■ REQUIRED WORK ■
Copy each line of the records below that has "ntue" in it.

[Saved data entries]
○ ○ ○ ○ ○ ○ ○

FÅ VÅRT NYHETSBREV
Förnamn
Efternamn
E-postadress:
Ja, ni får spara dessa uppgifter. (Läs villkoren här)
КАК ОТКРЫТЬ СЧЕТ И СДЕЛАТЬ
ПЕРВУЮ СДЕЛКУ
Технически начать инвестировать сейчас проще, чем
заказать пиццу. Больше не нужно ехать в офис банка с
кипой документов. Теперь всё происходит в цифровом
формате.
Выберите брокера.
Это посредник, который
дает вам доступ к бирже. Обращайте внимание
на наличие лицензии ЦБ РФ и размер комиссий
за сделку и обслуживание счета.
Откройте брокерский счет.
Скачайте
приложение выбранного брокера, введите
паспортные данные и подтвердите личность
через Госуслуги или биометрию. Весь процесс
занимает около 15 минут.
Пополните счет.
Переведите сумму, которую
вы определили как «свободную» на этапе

○ ○ ○ ○ ○ ○ ○

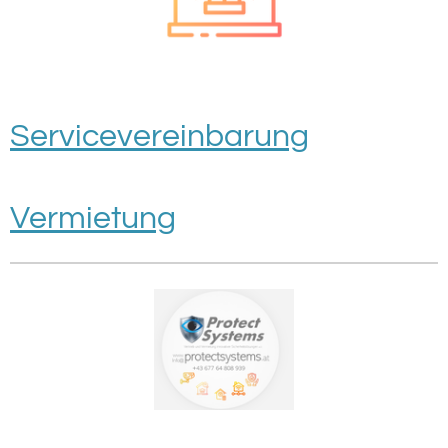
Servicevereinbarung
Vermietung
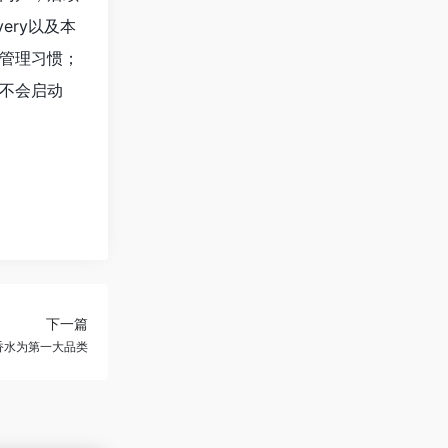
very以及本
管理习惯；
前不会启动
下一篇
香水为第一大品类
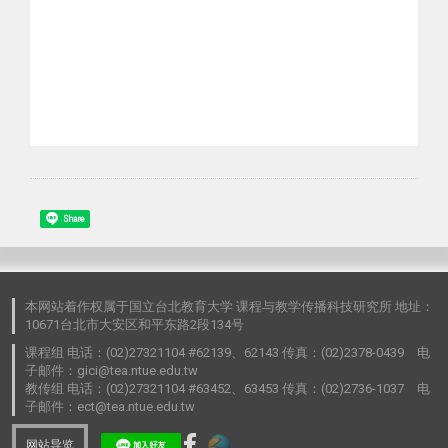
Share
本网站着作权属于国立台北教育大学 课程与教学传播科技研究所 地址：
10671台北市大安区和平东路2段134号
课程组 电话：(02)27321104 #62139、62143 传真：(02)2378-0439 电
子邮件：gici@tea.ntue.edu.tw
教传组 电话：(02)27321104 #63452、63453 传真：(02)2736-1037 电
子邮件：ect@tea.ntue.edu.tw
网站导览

○ ○ ○ ○ ○ ○ ○

■ ANSWER SPACE ■
子邮件：gici@tea.ntue.edu.tw
子邮件：ect@tea.ntue.edu.tw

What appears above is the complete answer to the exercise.